Enunciado da tarefa | Copie do texto sobre o Estatuto dos Profissionais da Cultura o trecho que começa nas palavras "Sobre o subsídio" e termina depois de "tempo de trabalho.".

Texto para análise |
--- --- ---
A questão dos prazos de garantia e a forma como se chega ao subsídio de cessação da atividade, “que não [se sabe] como é que se vai chamar, mas é uma espécie de subsídio de desemprego”, são, segundo Rui Galveias, alguns dos motivos de preocupações para o sindicato.
“Isto para nós é um problema, porque sendo importante que alguns trabalhadores do setor passem a ter proteção social, porque, de facto, são trabalhadores independentes, a maior parte dos trabalhadores que estão a recibos verdes no setor são falsos recibos verdes”, observou, acrescentando que a “grande preocupação” do sindicato consiste em saber “como é que medidas deste tipo ajudam a resolver esse tipo de problemas”.
“[Temos] um problema de baixos salários, temos um problema de irresponsabilização das entidades contratantes no setor que não vai ser resolvido legalizando a ilegalidade”, frisou.
Sobre o subsídio similar ao subsídio de desemprego, ao qual o trabalhador, para ter acesso, “tem de perfazer o prazo de garantia de seis meses de prestação de atividade”, Rui Galveias realçou desconhecer como será feita a quantificação do tempo de trabalho.
“Quer dizer, isto não pode ser a lógica do vou lá, pago seis meses de Segurança Social e tenho direito a um subsídio de 2,5 IAS [Indexante dos Apoios Sociais] durante seis meses. Não faz sentido”, sublinhou. Para Rui Galveias, “não é esta a lógica, nem o objetivo” do Estatuto dos Profissionais da Cultura.
Para o dirigente sindical, o estatuto “pode abrir caminho para coisas muito perigosas no universo do trabalho em Portugal, encaminhando muita gente que está numa situação de precariedade, achando que estão numa situação de empreendedorismo, como é o caso de alguns trabalhadores das ´Ubers`e por aí fora”.
Contactada pela agência Lusa sobre esta aprovação, Salomé Lamas, da direção da Associação de Artistas Visuais em Portugal (AAVP), disse que a entidade recebeu esta notícia “com enorme desagrado e frustração, porque o documento parece um chapéu que serve a todos, mas afinal não serve a ninguém”.
--- --- ---
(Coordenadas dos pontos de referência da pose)
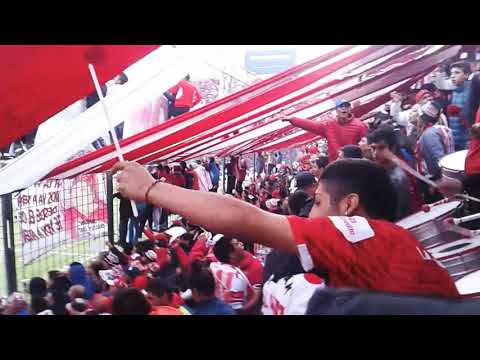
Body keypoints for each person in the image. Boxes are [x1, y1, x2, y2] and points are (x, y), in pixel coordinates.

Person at [114, 158, 459, 298]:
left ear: (349, 207)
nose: (310, 215)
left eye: (319, 203)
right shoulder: (396, 245)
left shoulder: (364, 237)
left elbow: (249, 220)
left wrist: (151, 189)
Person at [283, 99, 368, 161]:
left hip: (354, 165)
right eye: (341, 106)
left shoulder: (360, 126)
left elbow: (367, 146)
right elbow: (311, 125)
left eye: (346, 106)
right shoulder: (329, 125)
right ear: (336, 110)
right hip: (335, 167)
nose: (344, 108)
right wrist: (293, 119)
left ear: (350, 109)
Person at [367, 125, 416, 220]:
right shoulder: (377, 173)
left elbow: (399, 213)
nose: (375, 153)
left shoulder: (398, 177)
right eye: (373, 148)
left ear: (392, 148)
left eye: (381, 148)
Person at [210, 236, 260, 313]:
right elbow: (236, 312)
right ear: (232, 254)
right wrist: (255, 298)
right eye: (237, 244)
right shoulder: (235, 277)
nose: (241, 243)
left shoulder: (213, 266)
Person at [447, 62, 480, 150]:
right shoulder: (450, 93)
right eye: (451, 73)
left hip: (470, 139)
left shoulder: (474, 90)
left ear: (466, 75)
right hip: (454, 140)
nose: (452, 76)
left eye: (457, 72)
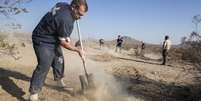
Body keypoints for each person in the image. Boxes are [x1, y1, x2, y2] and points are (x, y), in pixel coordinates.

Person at [29, 0, 88, 100]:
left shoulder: (64, 5)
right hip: (42, 39)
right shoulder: (65, 19)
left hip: (53, 37)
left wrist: (65, 36)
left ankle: (59, 82)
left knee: (59, 60)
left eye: (82, 15)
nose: (80, 18)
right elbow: (63, 42)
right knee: (45, 64)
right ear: (73, 7)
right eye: (79, 14)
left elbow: (60, 27)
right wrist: (78, 50)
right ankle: (33, 94)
--- --- ---
Resolução da tarefa |
Sobre o subsídio similar ao subsídio de desemprego, ao qual o trabalhador, para ter acesso, “tem de perfazer o prazo de garantia de seis meses de prestação de atividade”, Rui Galveias realçou desconhecer como será feita a quantificação do tempo de trabalho.